Amanda Palmer Suggests Morrissey Try Kickstarter

Singer urges former Smiths frontman to crowdfund new LP

Amanda Palmer, Morrissey.
Tim Mosenfelder/Getty Images; Mat Hayward/FilmMagic
April 29, 2013 2:15 PM ET

Amanda Palmer has penned an open letter to Morrissey on Salon, urging the singer to try crowdfunding as a way to fund and release new music after the former Smiths frontman has said he was having trouble finding a new record label.

"You have some of the most fanatical fans in the world," Palmer wrote, "caring and devoted people from countries far and wide who would be really, really happy to support you at levels far beyond $5 just to have the songs in their ears."

Amanda Palmer Addresses Crowdfunding Criticism in TED Talk

Palmer's insistence should come as no surprise: Not only is the singer a rabid Morrissey fan – she recalls not being able to muster up the courage to meet her idol when her band the Dresden Dolls shared a stage with him at a German festival – she's done well on Kickstarter herself, raising nearly $1.2 million for her last LP, Theatre Is Evil.

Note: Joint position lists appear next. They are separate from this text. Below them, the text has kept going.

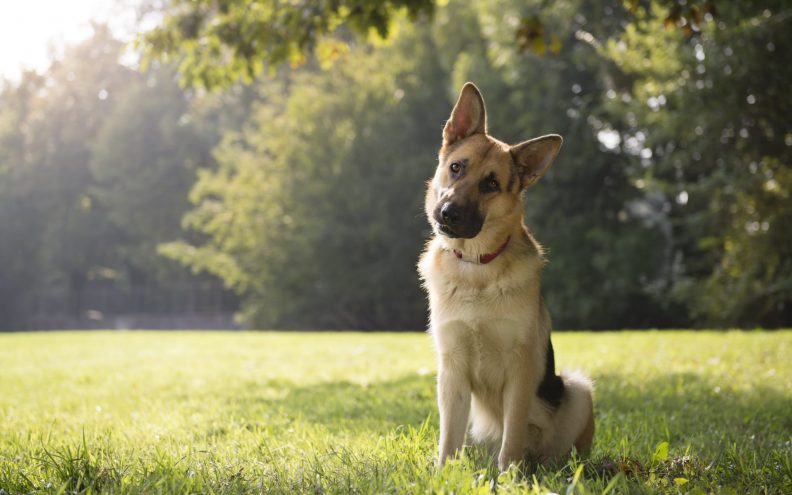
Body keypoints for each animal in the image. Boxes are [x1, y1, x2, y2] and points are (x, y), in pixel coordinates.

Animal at [420, 83, 592, 470]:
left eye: (491, 184)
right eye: (456, 167)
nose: (448, 213)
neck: (476, 266)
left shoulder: (520, 370)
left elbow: (512, 433)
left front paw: (511, 474)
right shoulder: (451, 371)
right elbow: (448, 438)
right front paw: (443, 473)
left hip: (577, 388)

In her note, Palmer pointed to what she sees as the increasing obsolescence of record labels in an era when record stores and commercial radio stations are shuttering, and charts mean little to artists who have music-hungry fan bases. By turning to Kickstarter or Pledgemusic, Palmer gave a "conservative guess" that if 500,000 people backed a Morrissey project with $5 each the singer could raise about $2.5 million – plenty to pay commissions to management and a digital team, record a full LP and still make a hefty profit while owning all of the material to boot.

There would be no need to tour, she added, noting Morrissey's recent health issues, which caused him to cancel a slew of dates, and much of the promotional work would be built in. "You'd also be the first artist of your fame and caliber to undertake a project of this kind with your fanbase, which would make it historic," Palmer wrote.

"Since I know you almost definitely won't do this and that you may well think I'm a bothersome asshole for writing you this open letter, I'd just like to say this," Palmer continued. "You may be the end of a family line, but you have spawned a lot of singing, songwriting children, whether you like it or not, and I proudly count myself as one of them."